→ **Exercise brief**
Reading the listing below, restate each entry exactly as written.

□ □ □ □ □

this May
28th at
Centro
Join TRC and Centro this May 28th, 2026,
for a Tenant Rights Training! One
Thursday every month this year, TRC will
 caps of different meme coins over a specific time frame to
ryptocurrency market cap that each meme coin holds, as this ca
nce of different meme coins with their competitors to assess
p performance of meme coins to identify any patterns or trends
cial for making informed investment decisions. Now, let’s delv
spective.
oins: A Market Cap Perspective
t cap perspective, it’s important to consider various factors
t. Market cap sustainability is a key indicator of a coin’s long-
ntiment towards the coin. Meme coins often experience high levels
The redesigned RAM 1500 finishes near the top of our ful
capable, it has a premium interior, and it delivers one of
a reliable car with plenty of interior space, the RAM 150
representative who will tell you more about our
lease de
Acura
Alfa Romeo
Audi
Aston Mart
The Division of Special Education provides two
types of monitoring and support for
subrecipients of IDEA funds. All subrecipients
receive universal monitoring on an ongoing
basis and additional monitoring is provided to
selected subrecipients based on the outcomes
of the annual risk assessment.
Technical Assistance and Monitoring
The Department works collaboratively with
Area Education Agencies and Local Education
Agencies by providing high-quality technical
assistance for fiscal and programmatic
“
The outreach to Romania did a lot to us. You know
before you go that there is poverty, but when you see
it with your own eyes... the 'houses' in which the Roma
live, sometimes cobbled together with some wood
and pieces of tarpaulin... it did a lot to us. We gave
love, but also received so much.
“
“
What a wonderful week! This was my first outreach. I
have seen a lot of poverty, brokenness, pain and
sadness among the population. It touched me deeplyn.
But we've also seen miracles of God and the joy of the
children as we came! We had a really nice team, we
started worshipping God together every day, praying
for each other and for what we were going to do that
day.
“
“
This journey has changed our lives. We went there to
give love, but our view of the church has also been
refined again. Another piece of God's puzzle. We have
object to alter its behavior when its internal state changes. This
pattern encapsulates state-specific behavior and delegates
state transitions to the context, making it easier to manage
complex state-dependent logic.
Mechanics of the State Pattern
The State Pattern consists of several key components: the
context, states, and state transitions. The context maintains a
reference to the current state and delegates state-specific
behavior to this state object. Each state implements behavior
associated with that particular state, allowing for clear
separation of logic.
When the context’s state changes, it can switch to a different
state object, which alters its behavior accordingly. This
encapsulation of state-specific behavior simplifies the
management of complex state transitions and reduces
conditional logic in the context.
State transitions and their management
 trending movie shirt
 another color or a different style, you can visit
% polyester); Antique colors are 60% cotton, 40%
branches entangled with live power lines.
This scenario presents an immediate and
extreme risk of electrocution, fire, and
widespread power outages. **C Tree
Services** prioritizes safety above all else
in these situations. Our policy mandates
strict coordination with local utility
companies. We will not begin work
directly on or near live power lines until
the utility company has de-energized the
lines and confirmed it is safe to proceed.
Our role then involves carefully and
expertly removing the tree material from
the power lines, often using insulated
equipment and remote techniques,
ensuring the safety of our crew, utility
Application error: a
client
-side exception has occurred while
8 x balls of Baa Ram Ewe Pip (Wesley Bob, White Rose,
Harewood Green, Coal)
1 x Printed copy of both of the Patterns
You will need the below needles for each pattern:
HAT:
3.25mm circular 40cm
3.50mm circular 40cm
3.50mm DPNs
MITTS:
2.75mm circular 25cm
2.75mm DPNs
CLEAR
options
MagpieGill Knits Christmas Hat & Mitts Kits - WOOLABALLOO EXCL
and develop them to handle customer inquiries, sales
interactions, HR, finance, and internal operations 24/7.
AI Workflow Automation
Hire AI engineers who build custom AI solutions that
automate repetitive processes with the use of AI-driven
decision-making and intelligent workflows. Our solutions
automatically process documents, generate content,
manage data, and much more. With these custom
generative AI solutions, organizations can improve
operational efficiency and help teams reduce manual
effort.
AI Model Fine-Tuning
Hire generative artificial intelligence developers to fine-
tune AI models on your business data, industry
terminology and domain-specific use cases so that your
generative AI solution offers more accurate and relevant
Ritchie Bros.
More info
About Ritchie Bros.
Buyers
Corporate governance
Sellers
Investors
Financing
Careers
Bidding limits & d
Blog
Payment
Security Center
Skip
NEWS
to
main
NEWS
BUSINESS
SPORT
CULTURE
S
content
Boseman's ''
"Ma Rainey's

□ □ □ □ □

→ **Answer section**
this May
28th at
Centro
Join TRC and Centro this May 28th, 2026,
for a Tenant Rights Training! One
Thursday every month this year, TRC will
 caps of different meme coins over a specific time frame to
ryptocurrency market cap that each meme coin holds, as this ca
nce of different meme coins with their competitors to assess
p performance of meme coins to identify any patterns or trends
cial for making informed investment decisions. Now, let’s delv
spective.
oins: A Market Cap Perspective
t cap perspective, it’s important to consider various factors
t. Market cap sustainability is a key indicator of a coin’s long-
ntiment towards the coin. Meme coins often experience high levels
The redesigned RAM 1500 finishes near the top of our ful
capable, it has a premium interior, and it delivers one of
a reliable car with plenty of interior space, the RAM 150
representative who will tell you more about our
lease de
Acura
Alfa Romeo
Audi
Aston Mart
The Division of Special Education provides two
types of monitoring and support for
subrecipients of IDEA funds. All subrecipients
receive universal monitoring on an ongoing
basis and additional monitoring is provided to
selected subrecipients based on the outcomes
of the annual risk assessment.
Technical Assistance and Monitoring
The Department works collaboratively with
Area Education Agencies and Local Education
Agencies by providing high-quality technical
assistance for fiscal and programmatic
“
The outreach to Romania did a lot to us. You know
before you go that there is poverty, but when you see
it with your own eyes... the 'houses' in which the Roma
live, sometimes cobbled together with some wood
and pieces of tarpaulin... it did a lot to us. We gave
love, but also received so much.
“
“
What a wonderful week! This was my first outreach. I
have seen a lot of poverty, brokenness, pain and
sadness among the population. It touched me deeplyn.
But we've also seen miracles of God and the joy of the
children as we came! We had a really nice team, we
started worshipping God together every day, praying
for each other and for what we were going to do that
day.
“
“
This journey has changed our lives. We went there to
give love, but our view of the church has also been
refined again. Another piece of God's puzzle. We have
object to alter its behavior when its internal state changes. This
pattern encapsulates state-specific behavior and delegates
state transitions to the context, making it easier to manage
complex state-dependent logic.
Mechanics of the State Pattern
The State Pattern consists of several key components: the
context, states, and state transitions. The context maintains a
reference to the current state and delegates state-specific
behavior to this state object. Each state implements behavior
associated with that particular state, allowing for clear
separation of logic.
When the context’s state changes, it can switch to a different
state object, which alters its behavior accordingly. This
encapsulation of state-specific behavior simplifies the
management of complex state transitions and reduces
conditional logic in the context.
State transitions and their management
 trending movie shirt
 another color or a different style, you can visit
% polyester); Antique colors are 60% cotton, 40%
branches entangled with live power lines.
This scenario presents an immediate and
extreme risk of electrocution, fire, and
widespread power outages. **C Tree
Services** prioritizes safety above all else
in these situations. Our policy mandates
strict coordination with local utility
companies. We will not begin work
directly on or near live power lines until
the utility company has de-energized the
lines and confirmed it is safe to proceed.
Our role then involves carefully and
expertly removing the tree material from
the power lines, often using insulated
equipment and remote techniques,
ensuring the safety of our crew, utility
Application error: a
client
-side exception has occurred while
8 x balls of Baa Ram Ewe Pip (Wesley Bob, White Rose,
Harewood Green, Coal)
1 x Printed copy of both of the Patterns
You will need the below needles for each pattern:
HAT:
3.25mm circular 40cm
3.50mm circular 40cm
3.50mm DPNs
MITTS:
2.75mm circular 25cm
2.75mm DPNs
CLEAR
options
MagpieGill Knits Christmas Hat & Mitts Kits - WOOLABALLOO EXCL
and develop them to handle customer inquiries, sales
interactions, HR, finance, and internal operations 24/7.
AI Workflow Automation
Hire AI engineers who build custom AI solutions that
automate repetitive processes with the use of AI-driven
decision-making and intelligent workflows. Our solutions
automatically process documents, generate content,
manage data, and much more. With these custom
generative AI solutions, organizations can improve
operational efficiency and help teams reduce manual
effort.
AI Model Fine-Tuning
Hire generative artificial intelligence developers to fine-
tune AI models on your business data, industry
terminology and domain-specific use cases so that your
generative AI solution offers more accurate and relevant
Ritchie Bros.
More info
About Ritchie Bros.
Buyers
Corporate governance
Sellers
Investors
Financing
Careers
Bidding limits & d
Blog
Payment
Security Center
Skip
NEWS
to
main
NEWS
BUSINESS
SPORT
CULTURE
S
content
Boseman's ''
"Ma Rainey's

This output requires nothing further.